Pokarm matki jest dla dziecka najlepszy pod każdym względem. Maluszek zna smak i zapach mleka, do tego czuje bliskość mamy i słyszy bicie jej serca. Karmienie jest więc szczególnym momentem, kiedy matka i dziecko są ze sobą bardzo blisko. Trudno więc dziwić się dziecku, które nie chce pić sztucznego mleka z butelki, do tego podawanego przez zupełnie obcą dla niego osobę. Głośno będzie domagać się takiej formy karmienia, do której było przyzwyczajone. Łatwiej będzie więc maluszkowi odnaleźć się w żłobkowej grupie, jeżeli wcześniej zapoznasz je z butelką i smakiem mleka modyfikowanego, herbatkami dla niemowląt oraz dziecięcymi zupkami.
Na ręce!
Oj tak, z góry widać zdecydowanie więcej.

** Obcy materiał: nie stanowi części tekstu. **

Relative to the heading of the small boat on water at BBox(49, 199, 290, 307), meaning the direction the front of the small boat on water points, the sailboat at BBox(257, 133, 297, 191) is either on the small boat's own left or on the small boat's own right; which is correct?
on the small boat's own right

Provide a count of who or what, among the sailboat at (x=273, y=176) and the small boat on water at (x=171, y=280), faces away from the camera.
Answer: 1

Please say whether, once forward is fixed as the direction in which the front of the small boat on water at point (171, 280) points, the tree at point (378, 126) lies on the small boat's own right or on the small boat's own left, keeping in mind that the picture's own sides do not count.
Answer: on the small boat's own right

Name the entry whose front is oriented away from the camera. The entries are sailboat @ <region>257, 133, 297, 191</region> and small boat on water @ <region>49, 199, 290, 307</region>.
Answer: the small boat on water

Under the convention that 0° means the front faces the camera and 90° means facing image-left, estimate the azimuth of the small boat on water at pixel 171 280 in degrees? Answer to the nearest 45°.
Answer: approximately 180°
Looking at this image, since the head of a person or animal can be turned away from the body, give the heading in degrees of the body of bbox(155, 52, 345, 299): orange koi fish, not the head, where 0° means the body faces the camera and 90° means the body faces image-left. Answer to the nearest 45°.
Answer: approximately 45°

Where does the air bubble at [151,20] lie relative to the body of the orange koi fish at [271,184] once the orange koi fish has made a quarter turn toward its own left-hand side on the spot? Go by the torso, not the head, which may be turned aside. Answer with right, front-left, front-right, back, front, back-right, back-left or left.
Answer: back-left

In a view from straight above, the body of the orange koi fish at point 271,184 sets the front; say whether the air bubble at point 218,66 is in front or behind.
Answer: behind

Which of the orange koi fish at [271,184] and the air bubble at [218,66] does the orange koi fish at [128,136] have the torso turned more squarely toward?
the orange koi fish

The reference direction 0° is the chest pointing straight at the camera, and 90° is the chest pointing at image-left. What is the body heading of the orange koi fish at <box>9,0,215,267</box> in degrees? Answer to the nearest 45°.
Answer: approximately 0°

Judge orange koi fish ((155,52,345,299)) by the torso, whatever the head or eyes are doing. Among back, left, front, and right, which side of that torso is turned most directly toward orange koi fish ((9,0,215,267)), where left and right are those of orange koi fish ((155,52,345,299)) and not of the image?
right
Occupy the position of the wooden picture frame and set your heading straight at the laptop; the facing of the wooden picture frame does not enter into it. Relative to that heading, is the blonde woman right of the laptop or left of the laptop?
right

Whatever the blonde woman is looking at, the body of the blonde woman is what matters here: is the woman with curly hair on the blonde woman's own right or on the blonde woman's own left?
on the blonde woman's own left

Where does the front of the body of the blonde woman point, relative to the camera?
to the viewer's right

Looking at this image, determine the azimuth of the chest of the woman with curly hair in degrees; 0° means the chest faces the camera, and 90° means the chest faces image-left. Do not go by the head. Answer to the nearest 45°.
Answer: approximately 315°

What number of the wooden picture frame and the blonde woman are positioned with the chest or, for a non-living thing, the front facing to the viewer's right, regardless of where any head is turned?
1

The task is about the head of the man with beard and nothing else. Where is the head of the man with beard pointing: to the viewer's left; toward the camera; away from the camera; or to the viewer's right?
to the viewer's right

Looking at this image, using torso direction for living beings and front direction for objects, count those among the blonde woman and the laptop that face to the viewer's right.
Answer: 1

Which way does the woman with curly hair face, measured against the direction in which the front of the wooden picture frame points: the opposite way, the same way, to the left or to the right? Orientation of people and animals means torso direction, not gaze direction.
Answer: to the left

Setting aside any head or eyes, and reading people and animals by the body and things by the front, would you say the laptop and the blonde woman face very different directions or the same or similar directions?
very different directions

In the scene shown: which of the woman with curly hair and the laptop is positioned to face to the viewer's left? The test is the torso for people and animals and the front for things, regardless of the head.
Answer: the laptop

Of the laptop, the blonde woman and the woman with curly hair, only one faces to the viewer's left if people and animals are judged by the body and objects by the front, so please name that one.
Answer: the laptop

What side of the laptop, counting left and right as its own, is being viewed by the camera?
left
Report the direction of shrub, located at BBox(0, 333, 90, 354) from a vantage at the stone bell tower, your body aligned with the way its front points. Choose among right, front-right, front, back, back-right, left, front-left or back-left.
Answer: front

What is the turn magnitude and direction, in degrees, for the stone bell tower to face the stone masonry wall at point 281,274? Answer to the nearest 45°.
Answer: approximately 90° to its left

Niemowlęta uwielbiają obserwować świat, a najprzyjemniej robić to w ramionach mamy. W żłobku dzieci jest jednak kilka (lub kilkanaście), a siły opiekunek ograniczone. Przyzwyczajane do ciągłego noszenia będą protestować przeciwko leżeniu w łóżeczku lub zabawie na dywanie. Pomożesz maleństwu, jeżeli wcześniej zachęcisz je do samodzielnej zabawy na podłodze, np. na macie edukacyjnej lub miękkim kocu.
Próba sił, czyli grupa starszaków
Każda mama czeka z utęsknieniem na pierwsze kroki swojej pociechy. Gdy maleństwo zaczyna przemierzać coraz większe odległości, nagle okazuje się, że ten pierwszy kroczek bezpowrotnie zakończył etap, kiedy to rodzic decydował czym i kiedy dziecko może się bawić. Rozpoczyna się za to czas uciekania z łóżeczka, wchodzenia na stół i półki, strącania wszystkiego w zasięgu rączki dziecka. Koniec z kwiatami w wazonie, słodyczami na półce i poranną kawą na stole.
Do tego nagle orientujemy się, że nasze dziecko ma w sobie niekończące się pokłady energii, które najchętniej wykorzystuje na buntowanie się i testowanie naszej cierpliwości w przeróżnych sytuacjach, w dzień i w nocy. „Potwór nie dziecko”, myślimy patrząc na naszą pociechę krzyczącą i tupiącą pod szafką ze schowanymi cukierkami. Niewiarygodne? Tak właśnie wygląda dzień życia dziecka w grupie starszaków. Jak mu ułatwić start w nowej grupie?
Jestem taki nieporadny:
Trudno oczekiwać od 2 letniego dziecka, aby samo się ubierało i rozbierało, podobnie z samodzielnym jedzeniem i korzystaniem z nocnika. Postaraj się jednak nie wyręczać malucha w codziennych czynnościach. Dziecko, które potrafi samo jeść kanapkę i trzymać łyżkę w rączce, szybciej zaakceptuje żłobkowe stoliki i krzesełka. Zapoznaj je również z nocnikiem oraz naucz myć rączki. Pamiętaj, że im bardziej będzie samodzielne, tym pewniej będzie się czuło.
Nieeee!!!
Jest to zdecydowanie ulubione słowo dwulatka, najwcześniej opanowane i najczęściej używane. Nie jesteśmy w stanie zapobiec buntowniczym zachowaniom naszego dziecka, ale możemy nauczyć je, że pewne zachowania są dozwolone, a inne nie. Nie ulegaj histerycznym zachowaniom malucha, nie pozwalaj na agresję, wprowadź zasady i bądź konsekwentna. W placówkach takich jak żłobek i przedszkole obowiązują ustalone reguły, np. nie wolno bić lub rzucać zabawkami. Dziecku będzie łatwiej, jeżeli będzie wiedziało, jak ma się zachowywać i czego nie może robić.
Pójście do żłobka jest wielkim wydarzeniem dla dziecka i dla rodziców, od Was zależy jednak jak bardzo będzie ono stresujące. Okażcie dziecku swój spokój i pewność siebie, serdecznie i stanowczo żegnajcie się z maluszkiem oraz stopniowo wydłużajcie czas pobytu w żłobku. Dla dziecka jest to wielka zmiana i będzie potrzebowało czasu aby zaakceptować nowy plan dnia. Dajcie mu pomoc i wsparcie jeszcze przed przekroczeniem progu żłobka, a szybko przekonacie się, że wcale nie było tak trudno.